Europe eager for Senate bailout vote

London
Right then, the Senate. Will they or won't they?

Europe reckons "yes" as everyone seems to be betting that the US political elite cannot make the same mistake twice. To lose one vote, to paraphrase Oscar Wilde, might be considered unfortunate, but to lose two would be downright careless.

For many British commentators, however, the damage has been done - to the US political as well as financial class.
Willem Buiter, a former member of England’s central bank who yesterday revealed that he was keeping his financial wealth in an “a (small) old sock,” said he was relieved that the US bailout plan is still alive. But he thinks the Senate plan to raise the bank deposit insurance from $100,000 to $250,000 per account is "a bad idea."  And he chastised the US presidential candidates for a failure to lead in a time of crisis.

"The unwillingness/inability of the next president of the USA to display judgment, leadership and courage ... is likely to do more to undermine the international prestige (and credit rating!) of the US than any increase in the public debt to GDP ratio associated with the plan," he opined.

Simon Tisdall, the Guardian's foreign columnist, was even more scathing.

"Eminent reputations lie in ruins; the august institutions of Congress, the Treasury, the Federal Reserve tremble; the presidency itself is shaken. In America's year of living dangerously, few will emerge unscathed. The consensus view, if there is one in so divided a nation, is that the US has suffered a calamitous, across-the-board failure of leadership. The bankruptcy is political as well as economic."

Signs are multiplying here of the financial squeeze starting to grip the real economy. British manufacturing is shrinking at the fastest rate since records began.

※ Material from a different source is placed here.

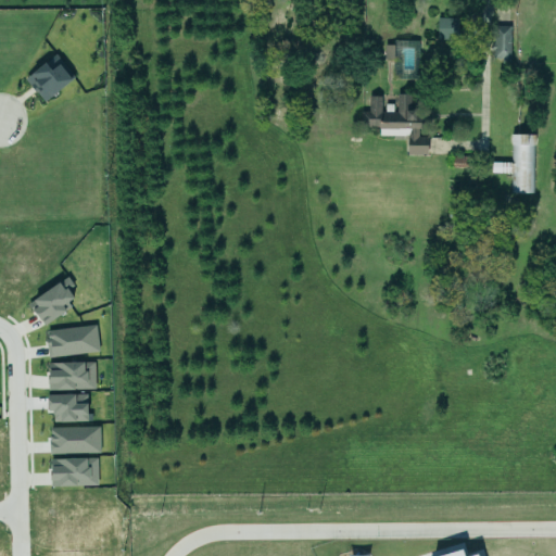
[(438,39),(457,39),(457,19),(438,19),(438,39)]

Hardy Amies, the fashion house that dressed Queen Elizabeth for 30 years, is on the verge of insolvency. Foreclosures were up 17 percent in the second quarter. Everyone seems to be scrambling to make sure what cash they have is safe.

The British government looks like it will increase its guarantee on ordinary bank deposits from £35,000 ($62,000) to £50,000 ($89,000). The Irish have given blanket guarantees on covering deposits at its six financial institutions for two years, upsetting some in Europe who think it will give Irish banks a competitive advantage.

But how many banks will be left once the brutal Cull of 2008 is over?

One of Britain's veteran bankers hazarded a guess on BBC radio Wednesday morning. Sir Brian Pitman, who spent almost 50 years at Lloyds TSB, said banks had expanded too quickly and now we are witnessing "a process of clearing out the stables."

Sir Brian predicted that ultimately we’ll see "six banks slugging it out" in Britain, though it remains to be seen how many of these will be British. One of the big winners of the credit crisis in Europe is the Spanish bank Santander, which is gobbling up High Street names as if Credit Crunch was a new form of breakfast cereal.

One of those left will be the behemoth created by the Lloyds TSB-HBOS merger – though doubts have multiplied in the last 24 hours about the deal, brokered by Prime Minister Gordon Brown to prevent HBOS going HBUST.

During the recent market rout, share prices of both institutions were pummeled so badly that skeptics began to wonder: Would Lloyds go through with the deal? Would it try to knock down the offer price, given that HBOS value was evaporating?

Today, it appears, that deal is still firmly in place. No. 10 Downing Street, we are reassured, is "in touch" with the players.
I presume that means that our prime minister is on the phone making sure that the (political) capital he has vested in the deal will not go down the tube.